On top of that, she denounced the way behavioral health providers are paid, which is usually on a fee-for-service basis, meaning they can usually only treat patients face-to-face or using telehealth.

“Fee-for-service rates often don’t scale appropriately, depending on the patient complexity,” Knutson said. “So oftentimes, payers are paying the same amount for treatment of ADHD as a medication visit for schizophrenia, and the work involved in those two is quite different.”

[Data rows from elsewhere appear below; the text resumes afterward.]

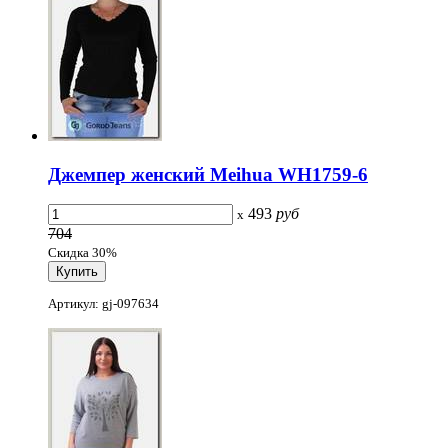
Джемпер женский Meihua WH1759-6
493
руб
x
704
Скидка 30%
Артикул: gj-097634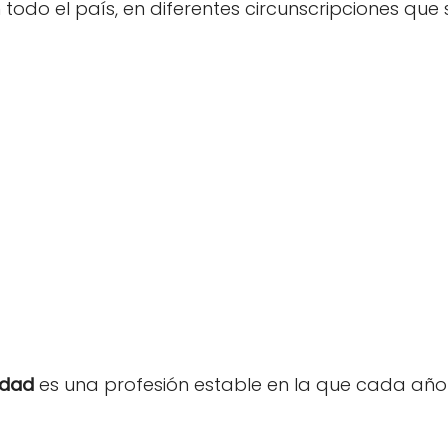
 todo el país, en diferentes circunscripciones que
edad
es una profesión estable en la que cada añ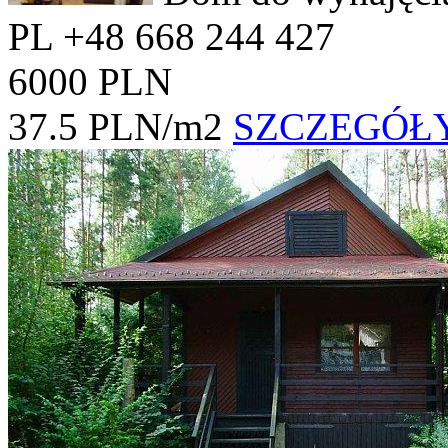
PL +48 668 244 427
6000 PLN
37.5 PLN/m2
SZCZEGÓŁ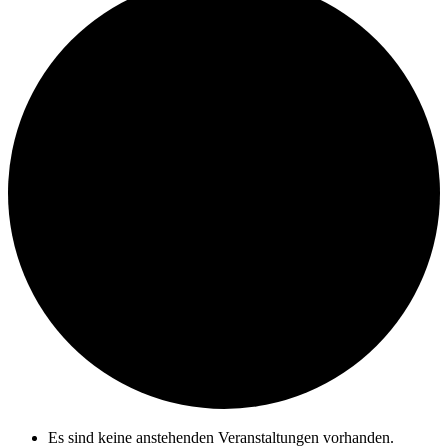
Es sind keine anstehenden Veranstaltungen vorhanden.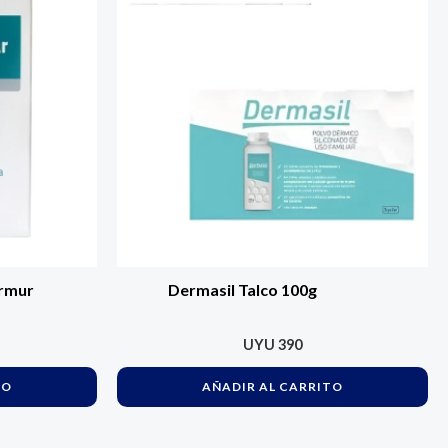
ermur
Dermasil Talco 100g
UYU
390
TO
AÑADIR AL CARRITO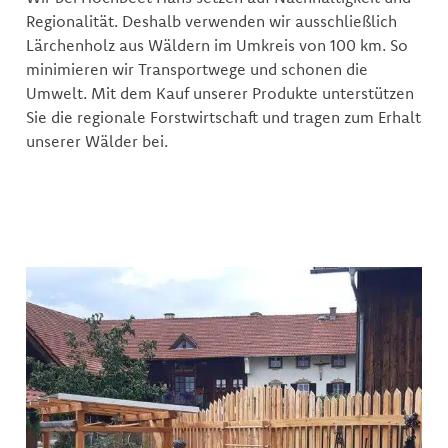
Regionalität. Deshalb verwenden wir ausschließlich
Lärchenholz aus Wäldern im Umkreis von 100 km. So
minimieren wir Transportwege und schonen die
Umwelt. Mit dem Kauf unserer Produkte unterstützen
Sie die regionale Forstwirtschaft und tragen zum Erhalt
unserer Wälder bei.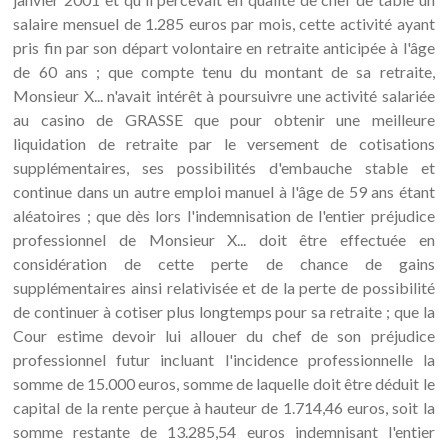
salaire mensuel de 1.285 euros par mois, cette activité ayant
pris fin par son départ volontaire en retraite anticipée à l'âge
de 60 ans ; que compte tenu du montant de sa retraite,
Monsieur X... n'avait intérêt à poursuivre une activité salariée
au casino de GRASSE que pour obtenir une meilleure
liquidation de retraite par le versement de cotisations
supplémentaires, ses possibilités d'embauche stable et
continue dans un autre emploi manuel à l'âge de 59 ans étant
aléatoires ; que dès lors l'indemnisation de l'entier préjudice
professionnel de Monsieur X... doit être effectuée en
considération de cette perte de chance de gains
supplémentaires ainsi relativisée et de la perte de possibilité
de continuer à cotiser plus longtemps pour sa retraite ; que la
Cour estime devoir lui allouer du chef de son préjudice
professionnel futur incluant l'incidence professionnelle la
somme de 15.000 euros, somme de laquelle doit être déduit le
capital de la rente perçue à hauteur de 1.714,46 euros, soit la
somme restante de 13.285,54 euros indemnisant l'entier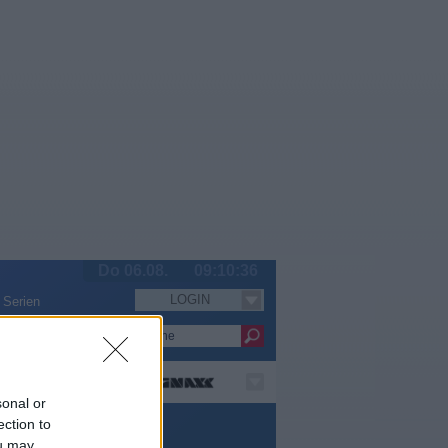
Do 06.08.
09:10:36
LOGIN
Serien
sonal or
ection to
ou may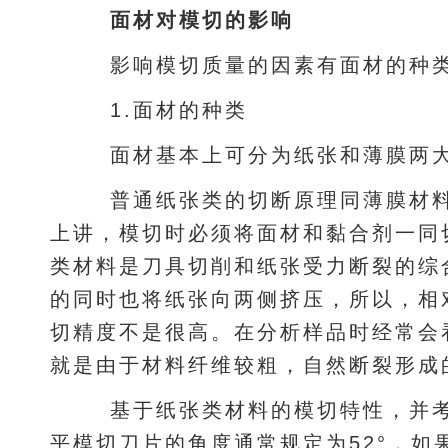
面材对模切的影响
影响模切质量的因素有面材的种类
1.面材的种类
面材基本上可分为纸张和薄膜两
普通纸张类的切断原理同薄膜材料
上讲，模切时必须将面材和黏合剂一同
类材料是刀具切削和纸张受力断裂的综
的同时也将纸张向两侧挤压，所以，相
切精度不是很高。在分析样品时经常会
就是由于材料纤维较粗，自然断裂形成
基于纸张类材料的模切特性，并考
平模切刀片的角度通常规定为52°，如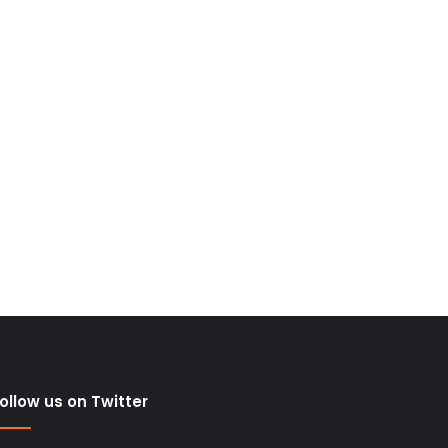
ollow us on Twitter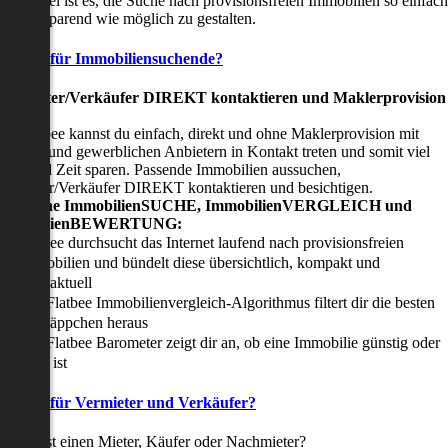
nser Ziel ist es, die Suche nach provisionsfreien Immobilien so einfach
nd zeitsparend wie möglich zu gestalten.
Vorteile für Immobiliensuchende?
Viermieter/Verkäufer DIREKT kontaktieren und Maklerprovision
sparen:
it Flatbee kannst du einfach, direkt und ohne Maklerprovision mit
rivaten und gewerblichen Anbietern in Kontakt treten und somit viel
eld und Zeit sparen. Passende Immobilien aussuchen,
ermieter/Verkäufer DIREKT kontaktieren und besichtigen.
All-in-one ImmobilienSUCHE, ImmobilienVERGLEICH und
ImmobilienBEWERTUNG:
Flatbee durchsucht das Internet laufend nach provisionsfreien
Immobilien und bündelt diese übersichtlich, kompakt und
tagesaktuell
Der Flatbee Immobilienvergleich-Algorithmus filtert dir die besten
Schnäppchen heraus
Der Flatbee Barometer zeigt dir an, ob eine Immobilie günstig oder
teuer ist
Vorteile für Vermieter und Verkäufer?
u suchst einen Mieter, Käufer oder Nachmieter?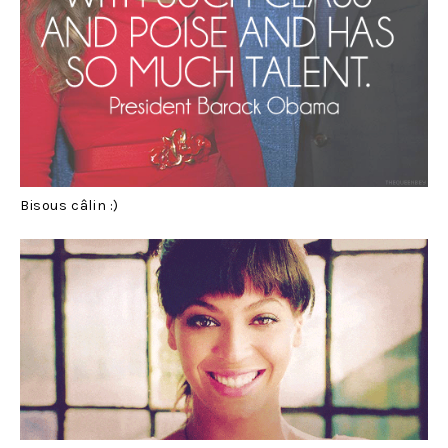
Bisous câlin :)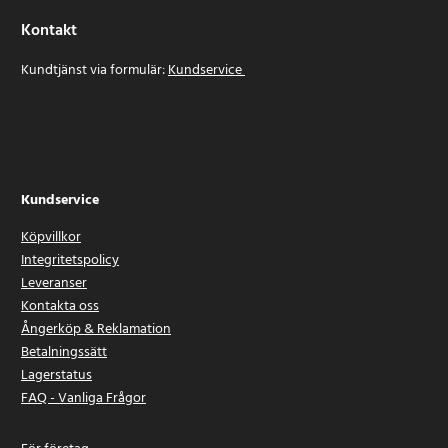
Kontakt
Kundtjänst via formulär:
Kundservice
Kundservice
Köpvillkor
Integritetspolicy
Leveranser
Kontakta oss
Ångerköp & Reklamation
Betalningssätt
Lagerstatus
FAQ - Vanliga Frågor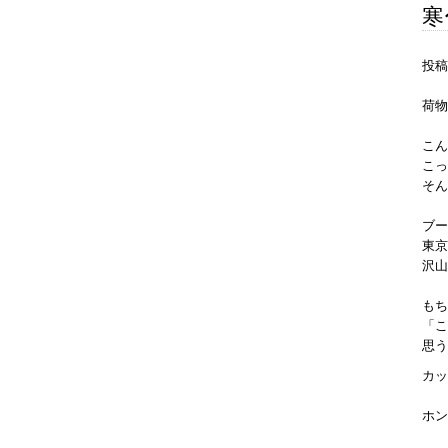
寒
投稿
荷物
こん
こっ
そん
ブー
東京
沢山
もち
「こ
思う
カッ
ホン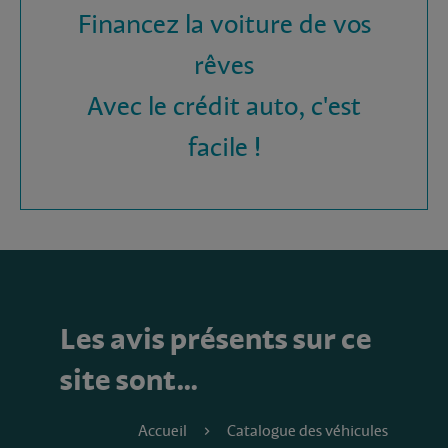
Financez la voiture de vos
rêves
Avec le crédit auto, c'est
facile !
Les avis présents sur ce
site sont…
Accueil
Catalogue des véhicules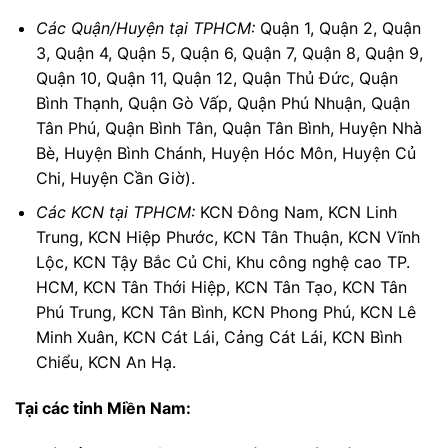
Các Quận/Huyện tại TPHCM:
Quận 1, Quận 2, Quận
3, Quận 4, Quận 5, Quận 6, Quận 7, Quận 8, Quận 9,
Quận 10, Quận 11, Quận 12, Quận Thủ Đức, Quận
Bình Thạnh, Quận Gò Vấp, Quận Phú Nhuận, Quận
Tân Phú, Quận Bình Tân, Quận Tân Bình, Huyện Nhà
Bè, Huyện Bình Chánh, Huyện Hóc Môn, Huyện Củ
Chi, Huyện Cần Giờ).
Các KCN tại TPHCM:
KCN Đông Nam, KCN Linh
Trung, KCN Hiệp Phước, KCN Tân Thuận, KCN Vĩnh
Lộc, KCN Tậy Bắc Củ Chi, Khu công nghệ cao TP.
HCM, KCN Tân Thới Hiệp, KCN Tân Tạo, KCN Tân
Phú Trung, KCN Tân Bình, KCN Phong Phú, KCN Lê
Minh Xuân, KCN Cát Lái, Cảng Cát Lái, KCN Bình
Chiểu, KCN An Hạ.
Tại các tỉnh Miền Nam: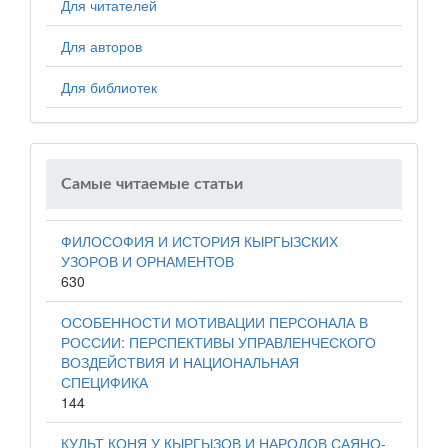
Для читателей
Для авторов
Для библиотек
Самые читаемые статьи
ФИЛОСОФИЯ И ИСТОРИЯ КЫРГЫЗСКИХ
УЗОРОВ И ОРНАМЕНТОВ
630
ОСОБЕННОСТИ МОТИВАЦИИ ПЕРСОНАЛА В
РОССИИ: ПЕРСПЕКТИВЫ УПРАВЛЕНЧЕСКОГО
ВОЗДЕЙСТВИЯ И НАЦИОНАЛЬНАЯ
СПЕЦИФИКА
144
КУЛЬТ КОНЯ У КЫРГЫЗОВ И НАРОДОВ САЯНО-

Additionally, fee-for-service doesn’t account for interventions between visits — such as phone calls to see how patients are doing on new medication, for example — which Knutson calls among the most impactful in patient care. 

“That phone call is often the difference between a person staying in treatment … and never coming back,” she said. “But that telephone call … isn’t paid for in that current fee-for-service environment, and so, honestly, many providers really can’t do that.”

As such, she said there’s a “major opportunity” to invest more in outpatient behavioral health care.

“If we could give people better access to those treatments in the outpatient setting, we should be able to see not only … an improvement in the behavioral outcomes and a reduction in the spend for behavioral health, but also improvement in management of co-occurring medical conditions and a corresponding reduction in the total cost of care. So this is the whole financial value-proposition for behavioral health.”